◆ **Assigned task**
Where in the records does the word "Figure" occur? Copy each line in which it does.
Entries provided below:
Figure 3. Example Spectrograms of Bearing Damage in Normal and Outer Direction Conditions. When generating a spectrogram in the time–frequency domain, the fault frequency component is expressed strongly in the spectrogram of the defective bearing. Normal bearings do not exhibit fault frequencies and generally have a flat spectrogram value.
End of Entries provided.
Entries provided below:
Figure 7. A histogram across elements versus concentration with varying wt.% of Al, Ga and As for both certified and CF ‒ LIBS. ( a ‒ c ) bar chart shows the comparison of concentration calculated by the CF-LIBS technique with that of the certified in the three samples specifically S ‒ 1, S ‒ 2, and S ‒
End of Entries provided.
Entries provided below:
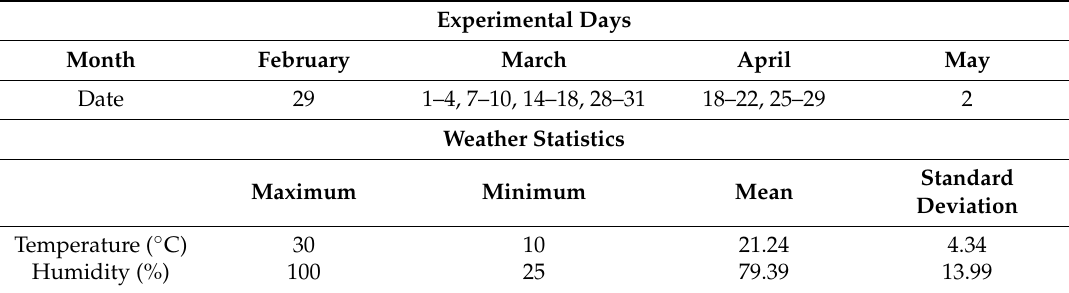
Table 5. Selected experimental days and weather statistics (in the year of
End of Entries provided.
◆ **Task output**
Figure 3. Example Spectrograms of Bearing Damage in Normal and Outer Direction Conditions. When generating a spectrogram in the time–frequency domain, the fault frequency component is expressed strongly in the spectrogram of the defective bearing. Normal bearings do not exhibit fault frequencies and generally have a flat spectrogram value.
Figure 7. A histogram across elements versus concentration with varying wt.% of Al, Ga and As for both certified and CF ‒ LIBS. ( a ‒ c ) bar chart shows the comparison of concentration calculated by the CF-LIBS technique with that of the certified in the three samples specifically S ‒ 1, S ‒ 2, and S ‒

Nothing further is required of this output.